Со всеми болезнями и горестями напутала в издании 15-го тома девятого, дорогого издания и очень этим взволновалась; не знаю еще, как выпутаюсь. Я забыла, что то, что составляло добавление к 13-й части, тоже не вошло в дорогое издание, и начала прямо с 14-й части. Теперь придется добавлять в конце, внося все без системы и без последовательности годов. Слишком много должна вмещать моя голова, и все идет хорошо, пока все благополучно. «И на старуху бывает проруха», говорит пословица; и вот у меня «проруха», а все от болезней Льва Николаевича и разъездов по разным местам, где он жил, куда ездил и где болел.
Посылала за Надей Ивановой, читала с ней корректуры. Часа три играла на фортепиано. Льву Николаевичу получше, со всяким днем температура ниже, сегодня 37 и 3, но он очень жалуется на слабость и был сегодня не в духе, на все сердился. Начал есть, в виде лекарства, по совету Вестерлунда, по яйцу в день, и ему это неприятно, но слабость и немощь тоже неприятны.
Вечером ходили все купаться. Возвращалась я одна, сумерками, лесом, и так вдруг затосковала душа о Ваничке, о сестре Тане, о многом утраченном в жизни, об утраченном и испорченном в моем собственном сердце, о том, что еще друг – моя дочь Таня – уйдет от меня, порвет со мной ту сильную, тридцатичетырехлетнюю любовную связь, которая была между нами.
И вдруг рыдания поднялись в моей груди и горле, я стала громко стонать среди леса, одна; я думаю, птицы и те перепугались от моих воплей и слез. Самые больные – это одинокие слезы и страдания, о которых никто никогда не узнает. – Потом мне стало страшно, я все слышала в лесу чьи-то еще другие стоны. Это умершие чьи-нибудь души мне вторили, или отсутствующие.
Приезжал Дунаев, и с ним Дигрихс, брат Гали Чертковой, только что оставивший военную службу по убеждениям.
Затмение луны, на которое я смотрю в окно… Уже стало меньше…
Весь день у крыльца бабы с просьбами: муки, денег, хлеба поесть просто, чайку, лекарства и т. д. Стараюсь терпеливо удовлетворить просящих, но очень утомляюсь. Помощи ни в чем, ниоткуда. Бегаю весь день, к Л.Н. вниз, бегаю по делам – и к вечеру совсем без ног. Растирала Л.Н. живот, а в это же время мечтала о море, и скалах, и горах в Норвегии, куда звал нас уезжающий завтра Вестерлунд.

****

▸ **ЗАДАНИЕ A**
Воспроизведите дословно часть дневникового отрывка от слов «Посылала за Надей» до слов «была между нами.».
▸ **ЗАДАНИЕ B**
Допишите продолжение дневникового отрывка, начав сразу после его последнего предложения.

****

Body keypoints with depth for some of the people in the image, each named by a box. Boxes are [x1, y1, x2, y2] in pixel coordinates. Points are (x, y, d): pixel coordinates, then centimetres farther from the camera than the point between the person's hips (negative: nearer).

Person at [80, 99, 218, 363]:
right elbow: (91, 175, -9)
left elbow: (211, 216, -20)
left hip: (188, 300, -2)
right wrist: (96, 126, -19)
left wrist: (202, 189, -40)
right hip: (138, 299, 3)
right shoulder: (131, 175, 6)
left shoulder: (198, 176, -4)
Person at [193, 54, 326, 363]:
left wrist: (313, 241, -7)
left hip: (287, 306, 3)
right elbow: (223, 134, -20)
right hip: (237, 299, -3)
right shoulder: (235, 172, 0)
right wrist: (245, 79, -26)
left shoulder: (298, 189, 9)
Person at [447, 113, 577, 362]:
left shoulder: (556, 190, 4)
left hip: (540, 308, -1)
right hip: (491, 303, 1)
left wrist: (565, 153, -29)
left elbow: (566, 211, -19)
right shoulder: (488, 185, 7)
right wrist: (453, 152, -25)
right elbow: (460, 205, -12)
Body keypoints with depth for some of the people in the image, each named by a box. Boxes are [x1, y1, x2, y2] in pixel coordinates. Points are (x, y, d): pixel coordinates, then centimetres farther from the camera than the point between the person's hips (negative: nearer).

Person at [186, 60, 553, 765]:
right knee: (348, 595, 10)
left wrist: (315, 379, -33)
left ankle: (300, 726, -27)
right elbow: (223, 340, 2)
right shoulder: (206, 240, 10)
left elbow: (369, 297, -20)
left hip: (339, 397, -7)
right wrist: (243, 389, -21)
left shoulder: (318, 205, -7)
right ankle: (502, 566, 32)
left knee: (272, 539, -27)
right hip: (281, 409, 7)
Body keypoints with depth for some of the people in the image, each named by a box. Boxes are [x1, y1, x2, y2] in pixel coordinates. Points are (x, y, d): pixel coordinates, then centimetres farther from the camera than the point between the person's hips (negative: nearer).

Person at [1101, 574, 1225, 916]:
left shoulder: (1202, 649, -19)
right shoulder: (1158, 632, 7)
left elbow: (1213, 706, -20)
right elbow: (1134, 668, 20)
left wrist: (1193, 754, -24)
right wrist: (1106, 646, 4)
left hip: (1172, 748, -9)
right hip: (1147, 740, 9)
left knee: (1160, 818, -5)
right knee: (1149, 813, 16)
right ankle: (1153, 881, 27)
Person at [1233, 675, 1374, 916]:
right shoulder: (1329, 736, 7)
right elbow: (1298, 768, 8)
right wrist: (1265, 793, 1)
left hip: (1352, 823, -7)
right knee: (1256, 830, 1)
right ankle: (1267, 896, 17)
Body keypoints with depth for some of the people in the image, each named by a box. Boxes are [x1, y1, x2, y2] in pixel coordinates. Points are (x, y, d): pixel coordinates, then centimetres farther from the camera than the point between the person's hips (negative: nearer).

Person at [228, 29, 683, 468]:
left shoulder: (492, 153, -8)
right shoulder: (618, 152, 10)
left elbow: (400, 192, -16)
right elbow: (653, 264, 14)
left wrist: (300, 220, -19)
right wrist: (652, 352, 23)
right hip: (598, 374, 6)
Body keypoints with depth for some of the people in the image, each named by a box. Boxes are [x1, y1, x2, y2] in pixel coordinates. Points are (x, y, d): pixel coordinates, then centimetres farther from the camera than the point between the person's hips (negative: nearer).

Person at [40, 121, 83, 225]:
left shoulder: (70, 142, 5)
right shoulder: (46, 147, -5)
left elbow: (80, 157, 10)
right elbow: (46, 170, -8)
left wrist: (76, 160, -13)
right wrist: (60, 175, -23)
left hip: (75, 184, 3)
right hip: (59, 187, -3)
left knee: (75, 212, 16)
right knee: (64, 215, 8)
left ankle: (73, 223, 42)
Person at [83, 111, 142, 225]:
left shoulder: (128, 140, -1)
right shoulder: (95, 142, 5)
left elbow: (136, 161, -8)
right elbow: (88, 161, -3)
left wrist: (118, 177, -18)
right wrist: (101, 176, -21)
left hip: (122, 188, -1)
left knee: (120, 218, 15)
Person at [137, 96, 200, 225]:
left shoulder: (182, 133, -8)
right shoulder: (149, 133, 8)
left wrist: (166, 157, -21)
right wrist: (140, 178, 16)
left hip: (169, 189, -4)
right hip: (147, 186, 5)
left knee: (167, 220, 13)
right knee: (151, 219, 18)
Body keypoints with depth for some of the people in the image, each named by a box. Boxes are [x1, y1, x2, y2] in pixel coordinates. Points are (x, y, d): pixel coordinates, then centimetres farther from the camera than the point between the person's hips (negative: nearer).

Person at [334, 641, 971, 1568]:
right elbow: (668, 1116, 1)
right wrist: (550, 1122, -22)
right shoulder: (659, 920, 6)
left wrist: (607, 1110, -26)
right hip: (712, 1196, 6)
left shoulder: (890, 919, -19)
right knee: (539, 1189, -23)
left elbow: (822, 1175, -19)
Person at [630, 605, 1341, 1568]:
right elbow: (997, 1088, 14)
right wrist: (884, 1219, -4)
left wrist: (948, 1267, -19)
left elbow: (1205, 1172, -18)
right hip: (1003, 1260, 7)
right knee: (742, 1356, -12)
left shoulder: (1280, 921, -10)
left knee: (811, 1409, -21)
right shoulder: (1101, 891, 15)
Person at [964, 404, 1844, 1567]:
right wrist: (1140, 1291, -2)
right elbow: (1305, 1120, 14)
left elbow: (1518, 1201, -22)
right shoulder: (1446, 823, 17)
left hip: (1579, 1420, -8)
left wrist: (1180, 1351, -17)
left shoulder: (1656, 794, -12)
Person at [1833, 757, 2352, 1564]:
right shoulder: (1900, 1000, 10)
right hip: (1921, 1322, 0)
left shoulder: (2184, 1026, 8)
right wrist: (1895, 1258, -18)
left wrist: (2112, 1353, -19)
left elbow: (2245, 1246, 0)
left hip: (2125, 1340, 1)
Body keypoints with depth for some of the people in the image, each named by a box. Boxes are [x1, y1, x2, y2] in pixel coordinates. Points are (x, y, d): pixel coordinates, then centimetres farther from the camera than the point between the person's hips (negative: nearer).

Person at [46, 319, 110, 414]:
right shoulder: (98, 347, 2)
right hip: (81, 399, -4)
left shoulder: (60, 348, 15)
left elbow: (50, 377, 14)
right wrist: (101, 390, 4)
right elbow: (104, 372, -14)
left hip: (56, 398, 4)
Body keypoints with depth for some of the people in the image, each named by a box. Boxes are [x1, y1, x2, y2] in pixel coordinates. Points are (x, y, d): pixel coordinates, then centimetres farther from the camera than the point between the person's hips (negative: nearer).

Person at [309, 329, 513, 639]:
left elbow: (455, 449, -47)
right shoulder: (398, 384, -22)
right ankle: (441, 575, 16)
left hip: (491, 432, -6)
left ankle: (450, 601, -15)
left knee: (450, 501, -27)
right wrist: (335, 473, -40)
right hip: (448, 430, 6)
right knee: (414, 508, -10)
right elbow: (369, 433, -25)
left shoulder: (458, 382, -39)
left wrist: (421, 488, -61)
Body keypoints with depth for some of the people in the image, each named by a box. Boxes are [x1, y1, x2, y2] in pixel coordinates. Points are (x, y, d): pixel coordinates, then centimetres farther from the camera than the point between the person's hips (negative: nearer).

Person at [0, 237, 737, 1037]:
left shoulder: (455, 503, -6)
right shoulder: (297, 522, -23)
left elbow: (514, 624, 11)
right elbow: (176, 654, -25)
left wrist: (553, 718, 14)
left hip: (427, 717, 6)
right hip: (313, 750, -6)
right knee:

****

▸ **РЕЗУЛЬТАТ ВЫПОЛНЕНИЯ A**
Посылала за Надей Ивановой, читала с ней корректуры. Часа три играла на фортепиано. Льву Николаевичу получше, со всяким днем температура ниже, сегодня 37 и 3, но он очень жалуется на слабость и был сегодня не в духе, на все сердился. Начал есть, в виде лекарства, по совету Вестерлунда, по яйцу в день, и ему это неприятно, но слабость и немощь тоже неприятны.
Вечером ходили все купаться. Возвращалась я одна, сумерками, лесом, и так вдруг затосковала душа о Ваничке, о сестре Тане, о многом утраченном в жизни, об утраченном и испорченном в моем собственном сердце, о том, что еще друг – моя дочь Таня – уйдет от меня, порвет со мной ту сильную, тридцатичетырехлетнюю любовную связь, которая была между нами.

▸ **РЕЗУЛЬТАТ ВЫПОЛНЕНИЯ B**
Вчера провела тяжелый очень вечер. Наш сосед, юный Бибиков, оттягал у нас купленную у его отца землю; теперь приходится защищаться, началось судебное дело. Вчера нужно было собрать окольных свидетелей, и собрали только из Телятинок, деревни Бибикова, нашего якобы врага. По всему видно, что свидетели, судья, землемер – все подкуплены и угощены были вчера Бибиковым. Допрос тоже производили мошеннически. Сначала я горячилась, а потом просто пришла в недоумение: суд, допрос, присяга, – и все это одно мошенничество.
Просидела из любопытства до самой ночи в избе старосты. К концу допроса двенадцати крестьян все как будто стали сконфужены и смиреннее: и судья, и крестьяне. Слишком очевидна наша правота.
Писала прошение в тульскую чертежную, прося о восстановлении границ нашей земли; а то крестьяне ежегодно забирают больше и больше нашей земли.
Л.Н. все мне не нравится своим здоровьем. Сегодня у него желудок расстроился опять, и что-то он зяб вечером. Притом слабость еще большая.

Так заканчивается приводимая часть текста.